──────── PASSAGE FOR REVIEW ────────

Minimize Expected squared Prediction Error (EPE)

Question

I have difficulty understanding when minimizing expected squared prediction error:

$$\operatorname{EPE}(\beta)=\int (y-x^T \beta)^2 \Pr(dx, dy),$$

how to reach the solution that

$$\operatorname{E}[yx]-\operatorname{E}[xx^{T}\beta]=0.$$

From A Solution Manual and Notes for the Text: The Elements of Statistical Learning (page 2), I noticed the formula (2):

$$\frac{\partial \operatorname{EPE}}{\partial \beta}=\int 2(y-x^T\beta)(-1) x \Pr(dx, dy).$$

I understand chain rule is used here to solve the derivative, but why the last part is $x$ instead of $x^T$? As $x$ is a column vector and the Jacobian of a constant w.r.t. $x$ should be a row vector.

$$\frac{\partial x^T\beta}{\partial \beta}=x^T.$$

What is missing in my analysis?

According to the Jacobian matrix, shouldn't the $\frac{\partial x^T\beta}{\partial \beta}$ be a row vector instead of a column vector?

$$\frac{\partial EPE}{\partial \mathbf{\beta}}= \left (\frac{\partial EPE}{\partial \beta_{1}}, \frac{\partial EPE}{\partial \beta_{2}}, \dots, \frac{\partial EPE}{\partial \beta_{N}} \right )$$

Answer 1

I think a transpose is missing in the original solution, but it does not affect the final results.

──────── THE DATA ────────

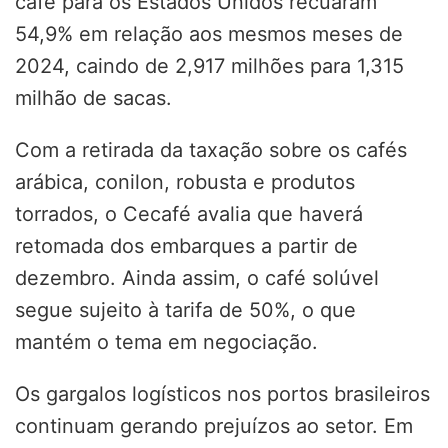
café para os Estados Unidos recuaram
54,9% em relação aos mesmos meses de
2024, caindo de 2,917 milhões para 1,315
milhão de sacas.
Com a retirada da taxação sobre os cafés
arábica, conilon, robusta e produtos
torrados, o Cecafé avalia que haverá
retomada dos embarques a partir de
dezembro. Ainda assim, o café solúvel
segue sujeito à tarifa de 50%, o que
mantém o tema em negociação.
Os gargalos logísticos nos portos brasileiros
continuam gerando prejuízos ao setor. Em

────────

— TASK REQUIREMENTS —
Copy the question on minimizing expected squared prediction error from "I have difficulty" up to and including "a row vector.", substituting "product rule" for "chain rule".

— EXERCISE OUTPUT —
I have difficulty understanding when minimizing expected squared prediction error:

$$\operatorname{EPE}(\beta)=\int (y-x^T \beta)^2 \Pr(dx, dy),$$

how to reach the solution that

$$\operatorname{E}[yx]-\operatorname{E}[xx^{T}\beta]=0.$$

From A Solution Manual and Notes for the Text: The Elements of Statistical Learning (page 2), I noticed the formula (2):

$$\frac{\partial \operatorname{EPE}}{\partial \beta}=\int 2(y-x^T\beta)(-1) x \Pr(dx, dy).$$

I understand product rule is used here to solve the derivative, but why the last part is $x$ instead of $x^T$? As $x$ is a column vector and the Jacobian of a constant w.r.t. $x$ should be a row vector.